Road Home plans to ramp up to serve 500 people a year, plus consolidate operations at Rush's Westgate building, in which it leases space from the university. Also on the to-do list: ensuring that veterans and families get follow-up care and support. About 90 percent of patients live within driving distance of Rush, and the remainder come from outside the state. “Sometimes they don't have the resources” to get follow-up care, Beiersdorf says, adding that he expects more clients to come from a wider area as Road Home expands.
Telehealth—treating via Skype, phone and other tools—would help tremendously, especially for patients who live outside Illinois.

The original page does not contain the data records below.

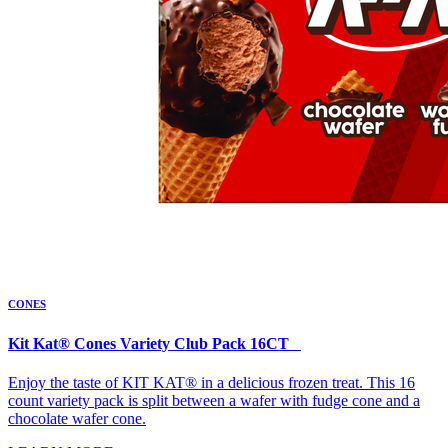
CONES
Kit Kat® Cones Variety Club Pack 16CT
Enjoy the taste of KIT KAT® in a delicious frozen treat. This 16
count variety pack is split between a wafer with fudge cone and a
chocolate wafer cone.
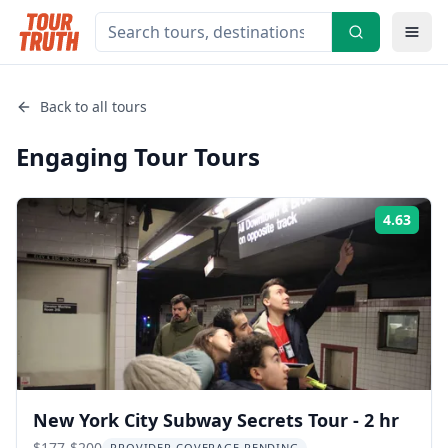
Back to all tours
Engaging Tour
Tours
4.63
Rati
New York City Subway Secrets Tour - 2 hr
$177-$200
PROVIDER COVERAGE PENDING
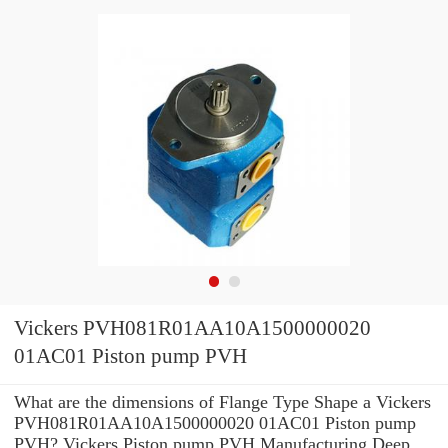
Vickers PVH081R01AA10A1500000020
01AC01 Piston pump PVH
What are the dimensions of Flange Type Shape a Vickers
PVH081R01AA10A1500000020 01AC01 Piston pump
PVH? Vickers Piston pump PVH Manufacturing Deep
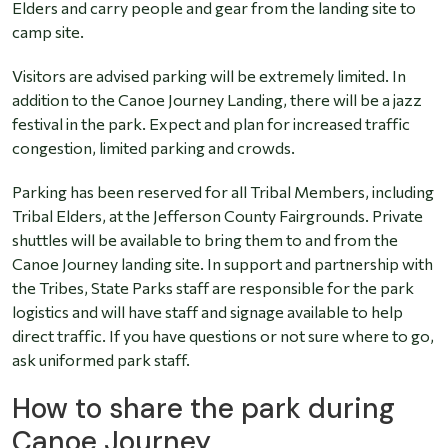
Elders and carry people and gear from the landing site to
camp site.
Visitors are advised parking will be extremely limited. In
addition to the Canoe Journey Landing, there will be a jazz
festival in the park. Expect and plan for increased traffic
congestion, limited parking and crowds.
Parking has been reserved for all Tribal Members, including
Tribal Elders, at the Jefferson County Fairgrounds. Private
shuttles will be available to bring them to and from the
Canoe Journey landing site. In support and partnership with
the Tribes, State Parks staff are responsible for the park
logistics and will have staff and signage available to help
direct traffic. If you have questions or not sure where to go,
ask uniformed park staff.
How to share the park during
Canoe Journey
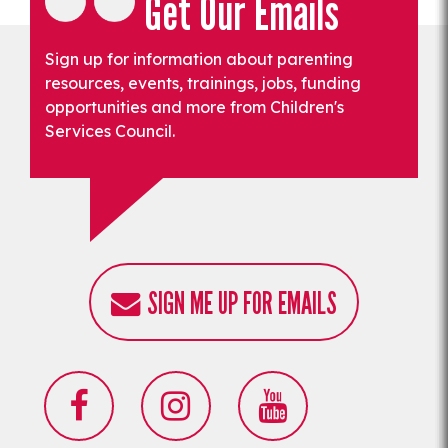
Get Our Emails
Sign up for information about parenting
resources, events, trainings, jobs, funding
opportunities and more from Children's
Services Council.
SIGN ME UP FOR EMAILS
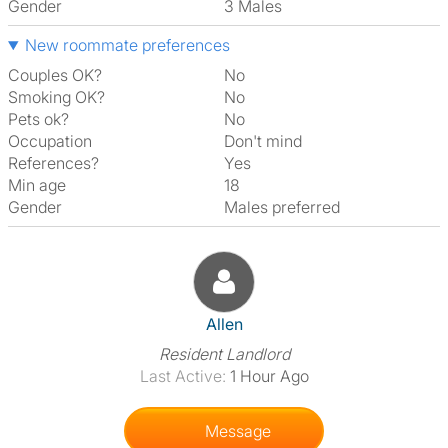
Gender
3 Males
New roommate preferences
Couples OK?
No
Smoking OK?
No
Pets ok?
No
Occupation
Don't mind
References?
Yes
Min age
18
Gender
Males preferred
View The Profile Of Allen
Allen
Resident Landlord
Last Active:
1 Hour Ago
Message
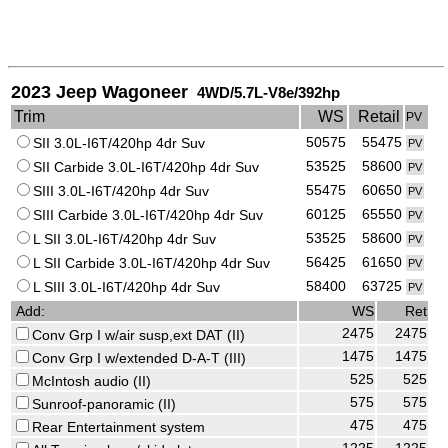
2023 Jeep Wagoneer
4WD/5.7L-V8e/392hp
Trim
WS
Retail
PV
50575
55475
SII 3.0L-I6T/420hp 4dr Suv
PV
53525
58600
SII Carbide 3.0L-I6T/420hp 4dr Suv
PV
55475
60650
SIII 3.0L-I6T/420hp 4dr Suv
PV
60125
65550
SIII Carbide 3.0L-I6T/420hp 4dr Suv
PV
53525
58600
L SII 3.0L-I6T/420hp 4dr Suv
PV
56425
61650
L SII Carbide 3.0L-I6T/420hp 4dr Suv
PV
58400
63725
L SIII 3.0L-I6T/420hp 4dr Suv
PV
Add:
WS
Ret
2475
2475
Conv Grp I w/air susp,ext DAT (II)
1475
1475
Conv Grp I w/extended D-A-T (III)
525
525
McIntosh audio (II)
575
575
Sunroof-panoramic (II)
475
475
Rear Entertainment system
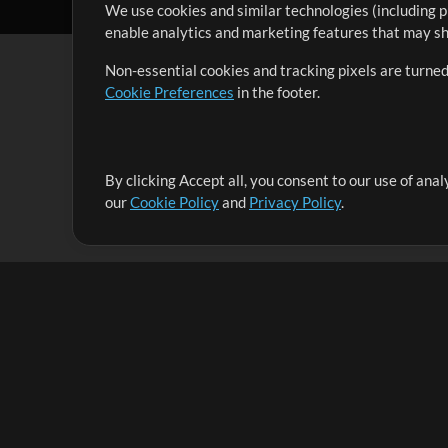
We use cookies and similar technologies (including p
enable analytics and marketing features that may sha
Non-essential cookies and tracking pixels are turned
Cookie Preferences
in the footer.
By clicking Accept all, you consent to our use of ana
It's our mission to serve worship leaders globally by 
our
Cookie Policy
and
Privacy Policy
.
them to maximize their time toward what really matt
Up Mix
Products
Resources
MultiTracks One
Songs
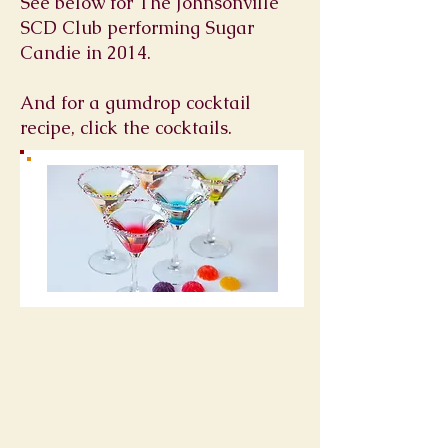
See below for The Johnsonville
SCD Club performing Sugar
Candie in 2014.
And for a gumdrop cocktail
recipe, click the cocktails.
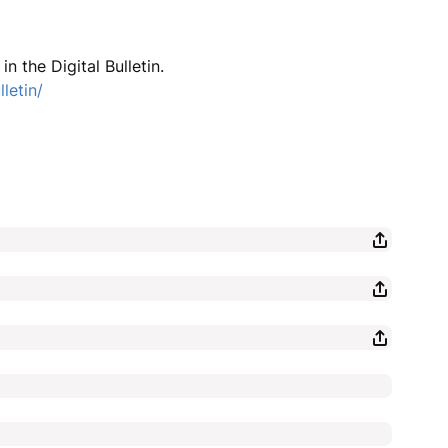
n the Digital Bulletin.
letin/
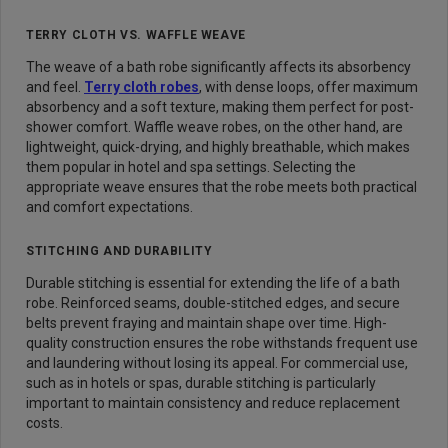
TERRY CLOTH VS. WAFFLE WEAVE
The weave of a bath robe significantly affects its absorbency
and feel.
Terry cloth robes
, with dense loops, offer maximum
absorbency and a soft texture, making them perfect for post-
shower comfort. Waffle weave robes, on the other hand, are
lightweight, quick-drying, and highly breathable, which makes
them popular in hotel and spa settings. Selecting the
appropriate weave ensures that the robe meets both practical
and comfort expectations.
STITCHING AND DURABILITY
Durable stitching is essential for extending the life of a bath
robe. Reinforced seams, double-stitched edges, and secure
belts prevent fraying and maintain shape over time. High-
quality construction ensures the robe withstands frequent use
and laundering without losing its appeal. For commercial use,
such as in hotels or spas, durable stitching is particularly
important to maintain consistency and reduce replacement
costs.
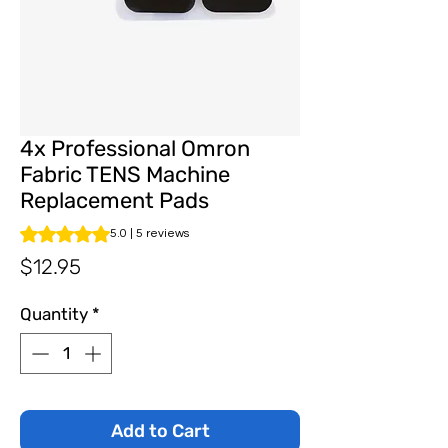
4x Professional Omron
Fabric TENS Machine
Replacement Pads
Rating is 5.0 out of five stars based on 5 reviews
5.0 | 5 reviews
Price
$12.95
Quantity
*
Add to Cart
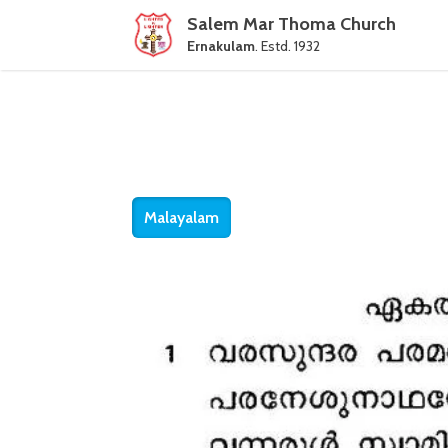
Salem Mar Thoma Church
Ernakulam
. Estd. 1932
Malayalam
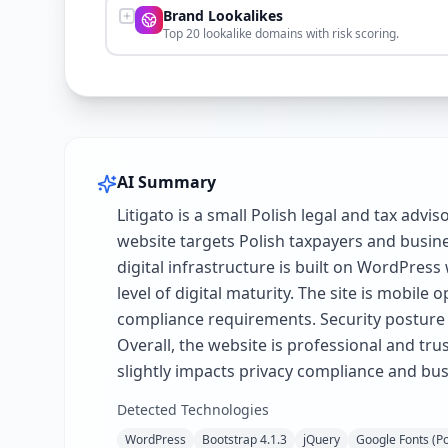
Brand Lookalikes
Top 20 lookalike domains with risk scoring.
AI Summary
Litigato is a small Polish legal and tax adv
website targets Polish taxpayers and busines
digital infrastructure is built on WordPres
level of digital maturity. The site is mobi
compliance requirements. Security posture
Overall, the website is professional and trus
slightly impacts privacy compliance and busi
Detected Technologies
WordPress
Bootstrap 4.1.3
jQuery
Google Fonts (P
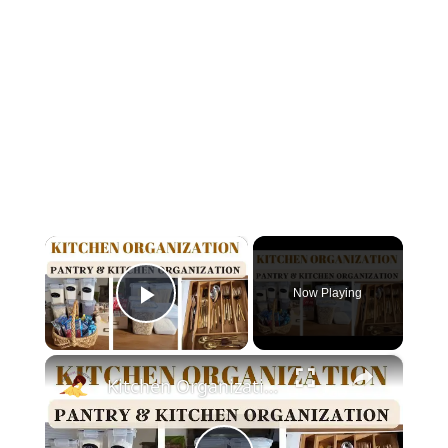
×
Now Playing
Play Video
×
Kitchen Organization: How to organize your kitchen and pantry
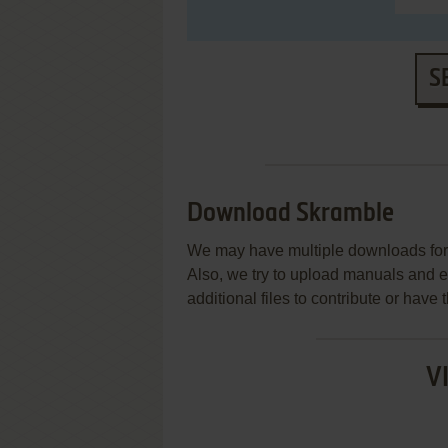
S
Download Skramble
We may have multiple downloads for 
Also, we try to upload manuals and 
additional files to contribute or hav
V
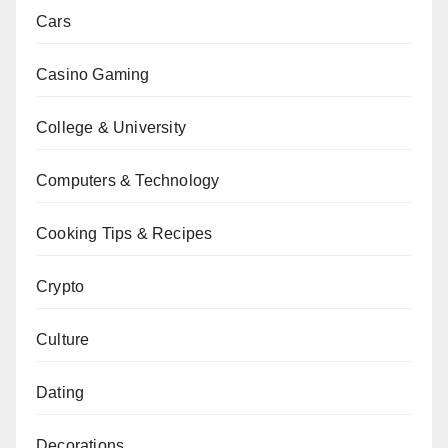
Cars
Casino Gaming
College & University
Computers & Technology
Cooking Tips & Recipes
Crypto
Culture
Dating
Decorations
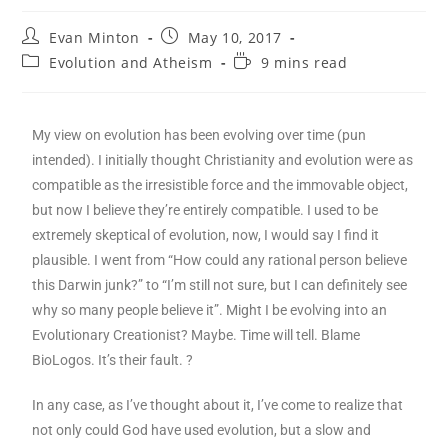
Evan Minton
May 10, 2017
Evolution and Atheism
9 mins read
My view on evolution has been evolving over time (pun
intended). I initially thought Christianity and evolution were as
compatible as the irresistible force and the immovable object,
but now I believe they’re entirely compatible. I used to be
extremely skeptical of evolution, now, I would say I find it
plausible. I went from “How could any rational person believe
this Darwin junk?” to “I’m still not sure, but I can definitely see
why so many people believe it”. Might I be evolving into an
Evolutionary Creationist? Maybe. Time will tell. Blame
BioLogos. It’s their fault. ?
In any case, as I’ve thought about it, I’ve come to realize that
not only could God have used evolution, but a slow and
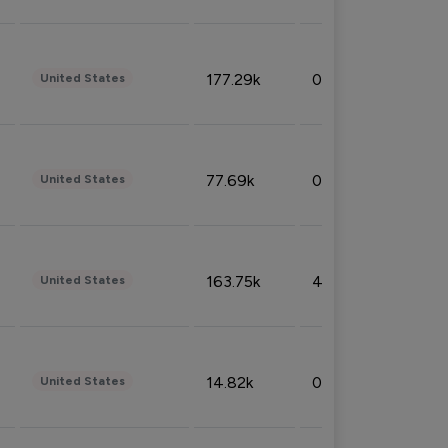
177.29k
0.50%
United States
77.69k
0.31%
United States
163.75k
4.08%
United States
14.82k
0.18%
United States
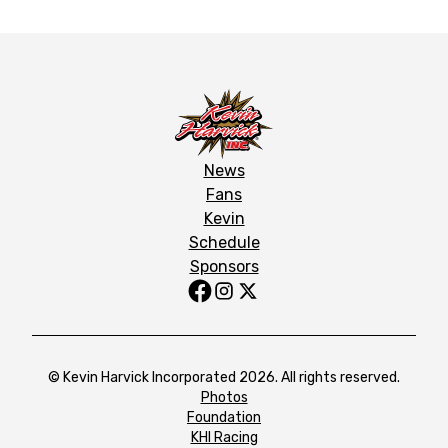
News
Fans
Kevin
Schedule
Sponsors
© Kevin Harvick Incorporated 2026. All rights reserved.
Photos
Foundation
KHI Racing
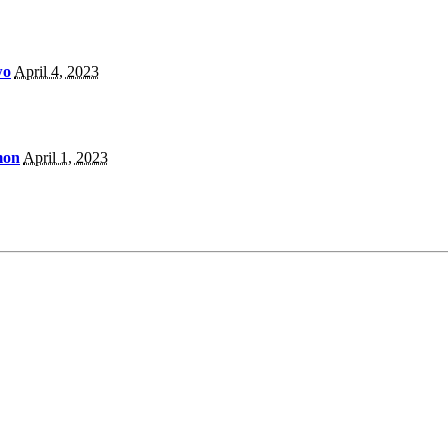
wo
April 4, 2023
mon
April 1, 2023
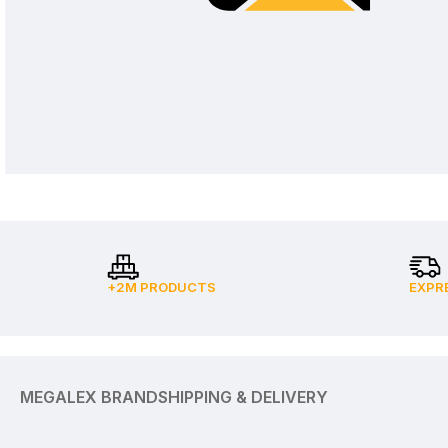
+2M PRODUCTS
EXPR
MEGALEX BRAND
SHIPPING & DELIVERY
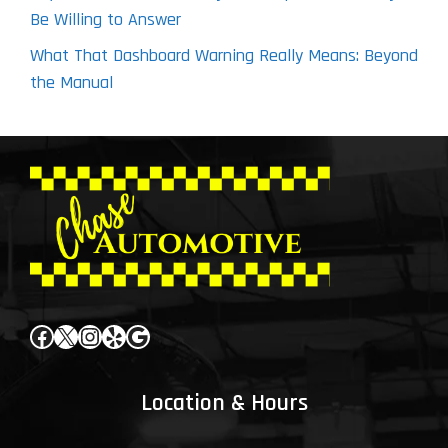
Be Willing to Answer
What That Dashboard Warning Really Means: Beyond
the Manual
Facebook
X
Instagram
Yelp
Google
Location & Hours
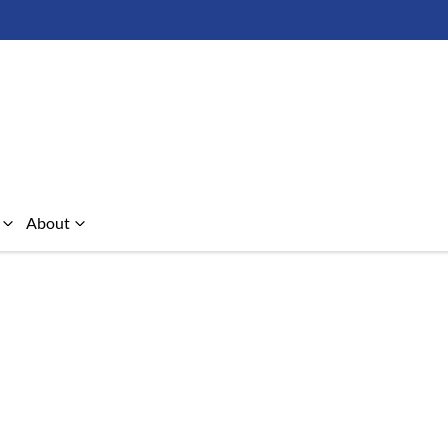
About
Compare Cars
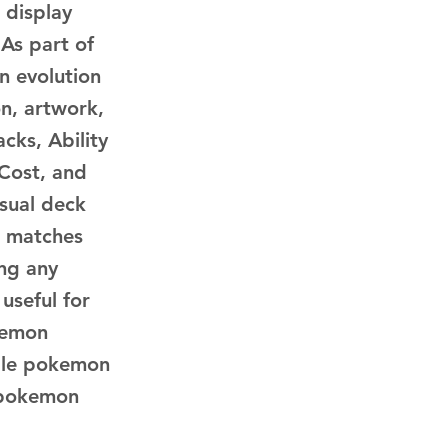
 display
 As part of
n evolution
n, artwork,
cks, Ability
 Cost, and
asual deck
d matches
ing any
 useful for
kemon
ble pokemon
, pokemon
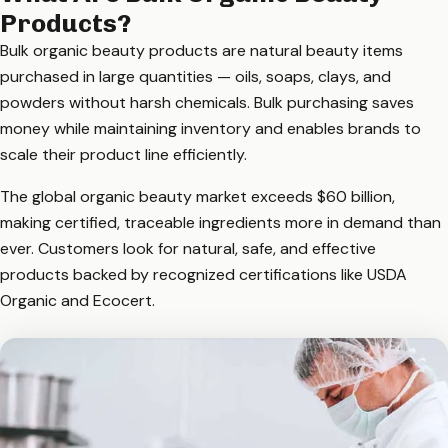
Products?
Bulk organic beauty products are natural beauty items
purchased in large quantities — oils, soaps, clays, and
powders without harsh chemicals. Bulk purchasing saves
money while maintaining inventory and enables brands to
scale their product line efficiently.
The global organic beauty market exceeds $60 billion,
making certified, traceable ingredients more in demand than
ever. Customers look for natural, safe, and effective
products backed by recognized certifications like USDA
Organic and Ecocert.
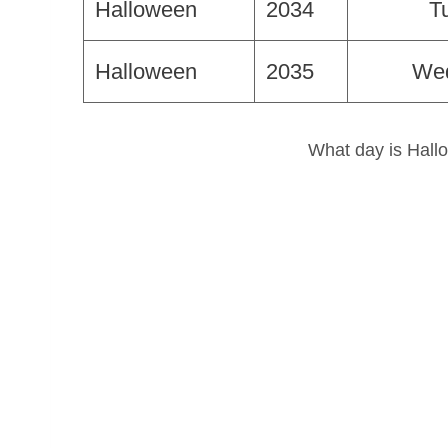
Halloween
2034
T
Halloween
2035
We
What day is Hallo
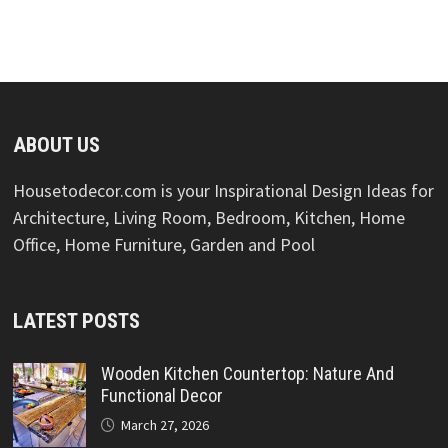
ABOUT US
Housetodecor.com is your Inspirational Design Ideas for
Architecture, Living Room, Bedroom, Kitchen, Home
Office, Home Furniture, Garden and Pool
LATEST POSTS
Wooden Kitchen Countertop: Nature And
Functional Decor
March 27, 2026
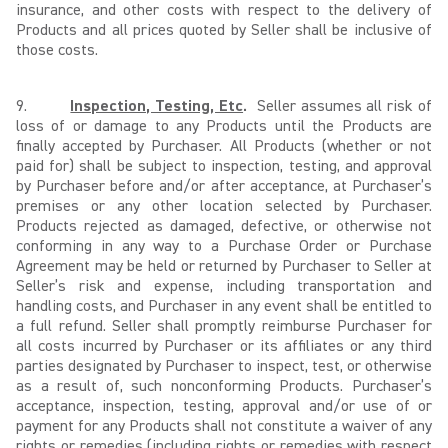
insurance, and other costs with respect to the delivery of
Products and all prices quoted by Seller shall be inclusive of
those costs.
9.
Inspection, Testing, Etc
.
Seller assumes all risk of
loss of or damage to any Products until the Products are
finally accepted by Purchaser. All Products (whether or not
paid for) shall be subject to inspection, testing, and approval
by Purchaser before and/or after acceptance, at Purchaser’s
premises or any other location selected by Purchaser.
Products rejected as damaged, defective, or otherwise not
conforming in any way to a Purchase Order or Purchase
Agreement may be held or returned by Purchaser to Seller at
Seller’s risk and expense, including transportation and
handling costs, and Purchaser in any event shall be entitled to
a full refund. Seller shall promptly reimburse Purchaser for
all costs incurred by Purchaser or its affiliates or any third
parties designated by Purchaser to inspect, test, or otherwise
as a result of, such nonconforming Products. Purchaser’s
acceptance, inspection, testing, approval and/or use of or
payment for any Products shall not constitute a waiver of any
rights or remedies (including rights or remedies with respect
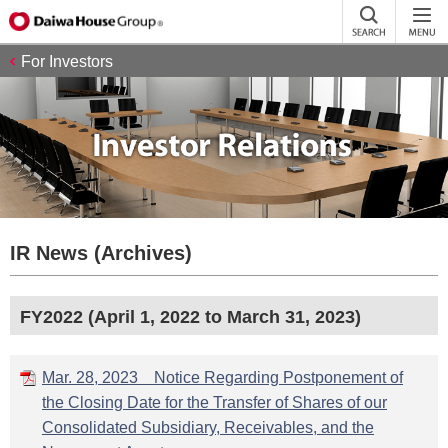
For Investors
IR News (Archives)
FY2022 (April 1, 2022 to March 31, 2023)
Mar. 28, 2023 Notice Regarding Postponement of
the Closing Date for the Transfer of Shares of our
Consolidated Subsidiary, Receivables, and the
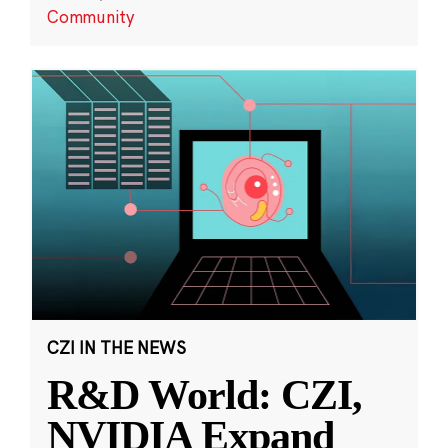
Community
CZI IN THE NEWS
R&D World: CZI,
NVIDIA Expand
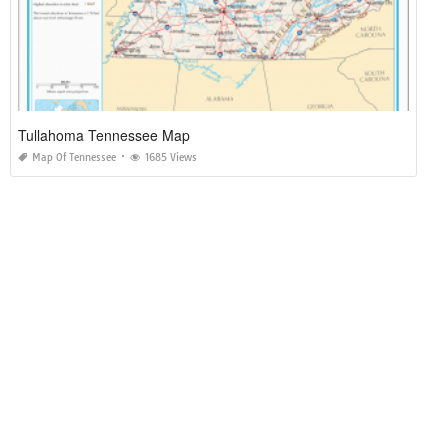
Tullahoma Tennessee Map
Map Of Tennessee
1685 Views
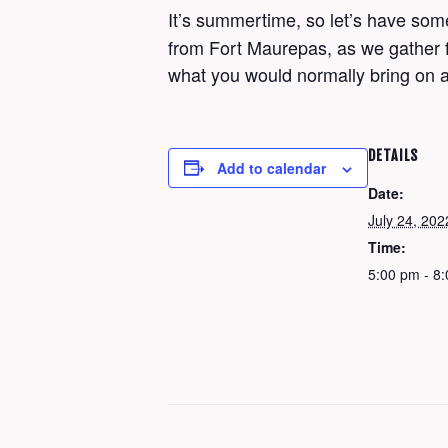
It’s summertime, so let’s have so
from Fort Maurepas, as we gather fo
what you would normally bring on a
DETAILS
Add to calendar
Date:
July 24, 202
Time:
5:00 pm - 8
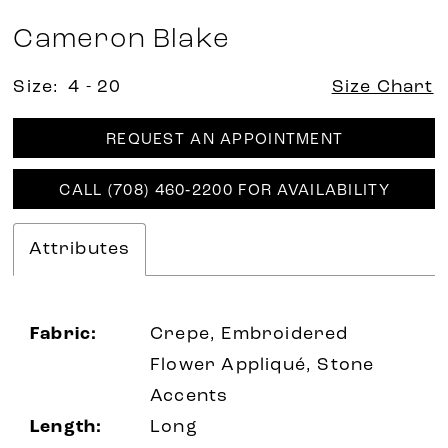
Cameron Blake
Size:
4 - 20
Size Chart
REQUEST AN APPOINTMENT
CALL (708) 460‑2200 FOR AVAILABILITY
Attributes
Fabric:
Crepe, Embroidered
Flower Appliqué, Stone
Accents
Length:
Long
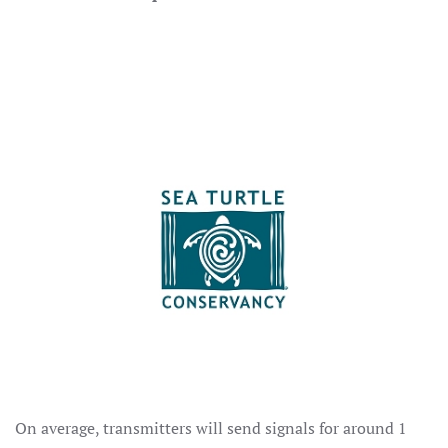
On average, transmitters will send signals for around 1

Road Home is working on licensing several counselors in Indiana and Wisconsin so they can treat veterans there without running afoul of licensing rules, which require counselors to treat patients only in the state in which they're licensed.
Meanwhile, Road Home has a formidable, if not precarious, track record. Asked if the program has lost a patient to suicide, Pollack hesitates, and the silence is heavy. “Thankfully, not yet,” he says. “I almost hesitate to say it—I don't want to jinx it—but we work hard to make ourselves available, to be there, to give people resources.”